"""

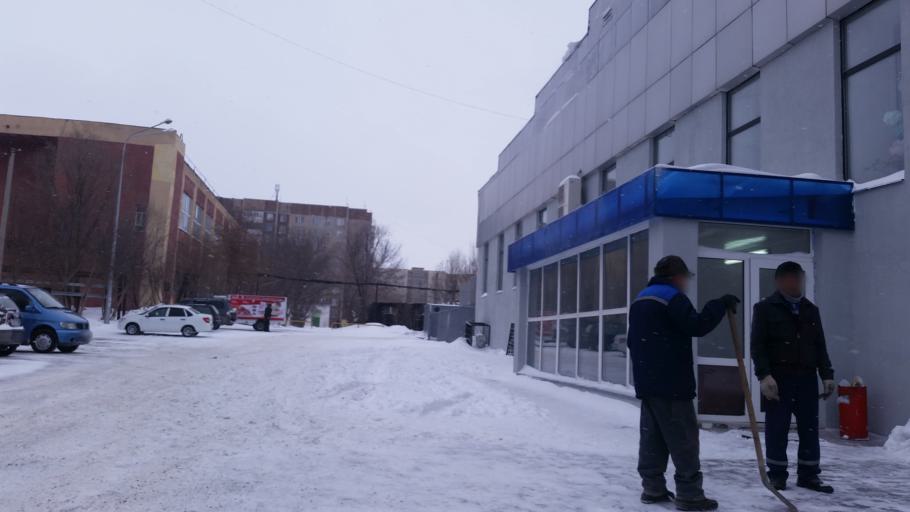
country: KZ
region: Qaraghandy
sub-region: Qaraghandy Qalasy
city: Karagandy
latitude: 49.7750
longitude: 73.1513
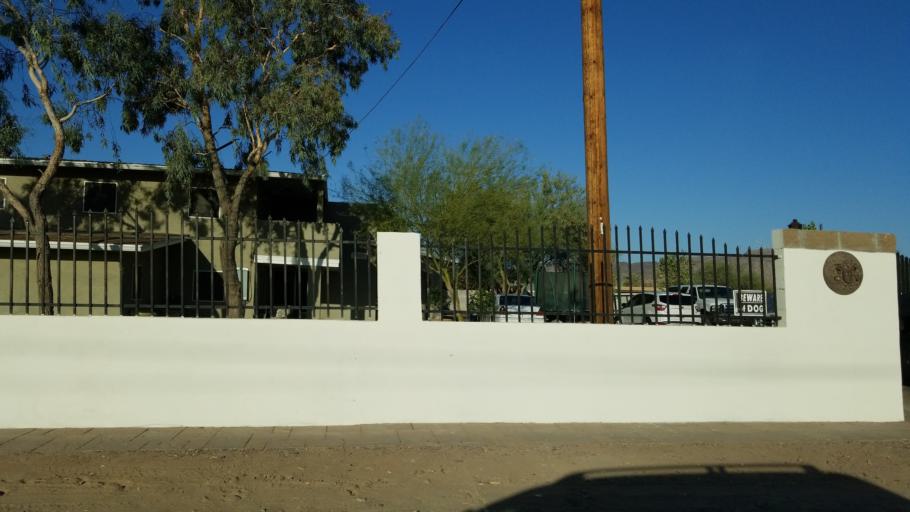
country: US
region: Arizona
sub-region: Maricopa County
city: Laveen
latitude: 33.3625
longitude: -112.1176
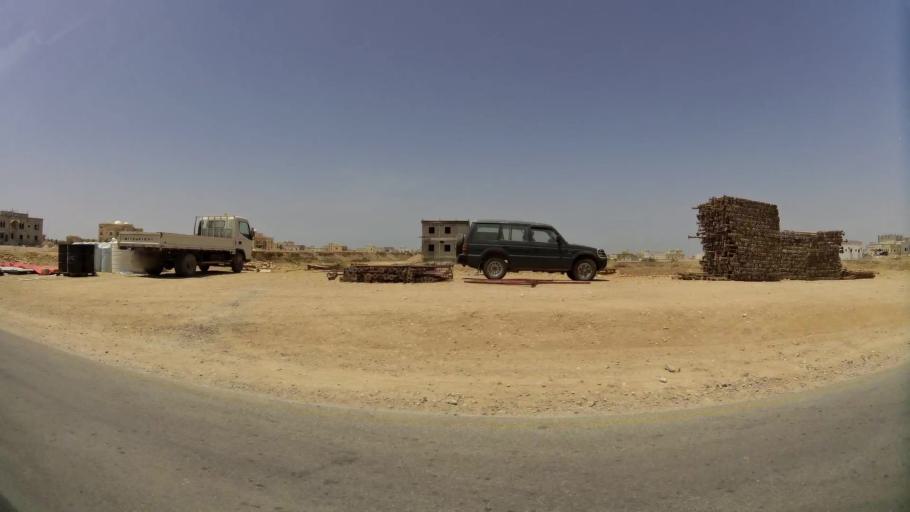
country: OM
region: Zufar
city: Salalah
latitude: 17.0822
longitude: 54.1919
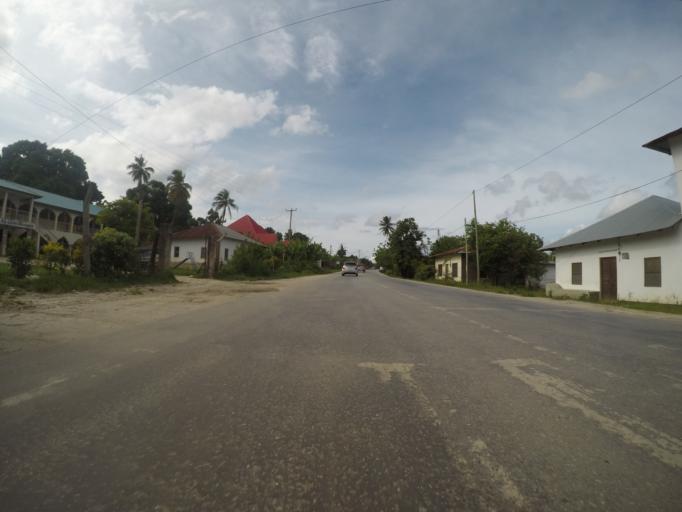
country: TZ
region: Pemba South
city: Chake Chake
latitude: -5.2316
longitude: 39.7760
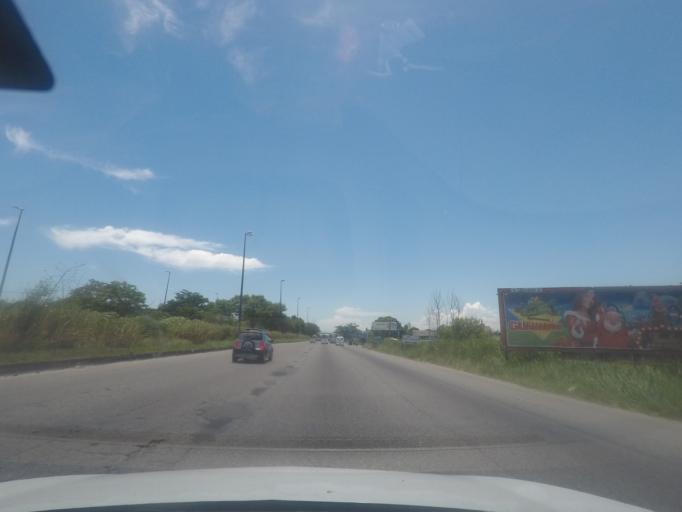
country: BR
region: Rio de Janeiro
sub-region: Itaguai
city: Itaguai
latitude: -22.8906
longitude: -43.6659
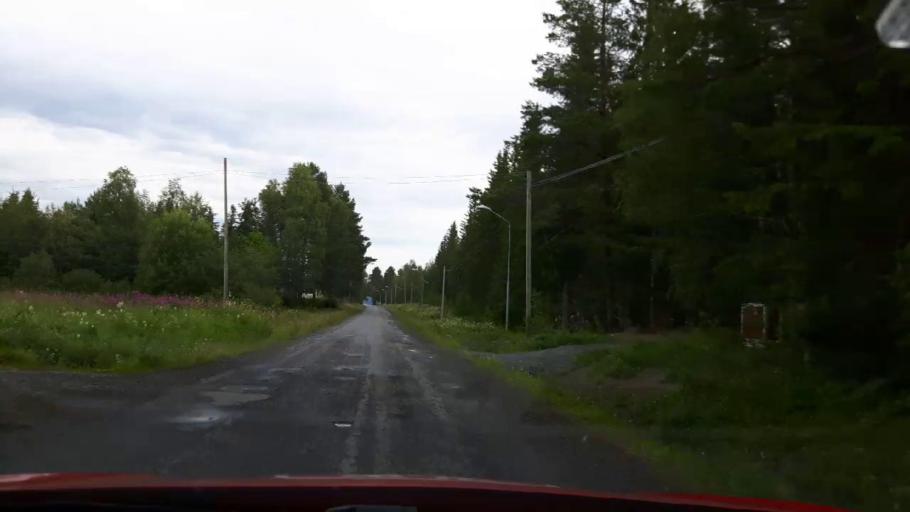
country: SE
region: Jaemtland
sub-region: Stroemsunds Kommun
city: Stroemsund
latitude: 63.5184
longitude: 15.3490
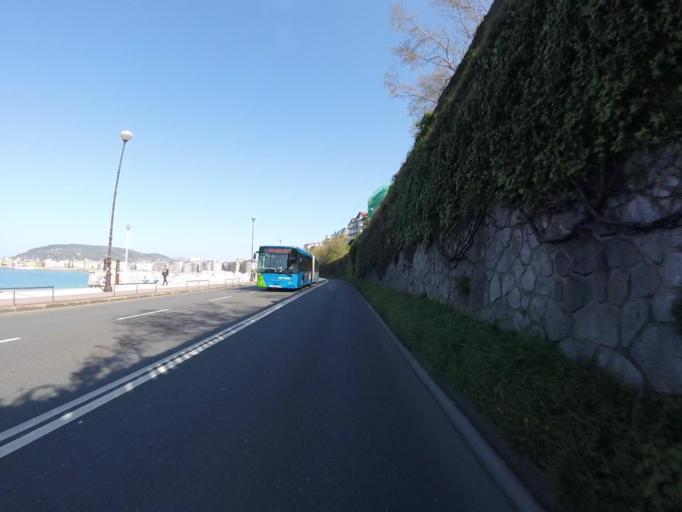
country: ES
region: Basque Country
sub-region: Provincia de Guipuzcoa
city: San Sebastian
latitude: 43.3146
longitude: -1.9967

"""

Rewrite the records above with every "city" replaced by "locality" and everything else unchanged. Omit the pictures.

◆ Task response
country: KZ
region: Qaraghandy
sub-region: Qaraghandy Qalasy
locality: Karagandy
latitude: 49.7750
longitude: 73.1513
country: US
region: Arizona
sub-region: Maricopa County
locality: Laveen
latitude: 33.3625
longitude: -112.1176
country: OM
region: Zufar
locality: Salalah
latitude: 17.0822
longitude: 54.1919
country: TZ
region: Pemba South
locality: Chake Chake
latitude: -5.2316
longitude: 39.7760
country: BR
region: Rio de Janeiro
sub-region: Itaguai
locality: Itaguai
latitude: -22.8906
longitude: -43.6659
country: SE
region: Jaemtland
sub-region: Stroemsunds Kommun
locality: Stroemsund
latitude: 63.5184
longitude: 15.3490
country: ES
region: Basque Country
sub-region: Provincia de Guipuzcoa
locality: San Sebastian
latitude: 43.3146
longitude: -1.9967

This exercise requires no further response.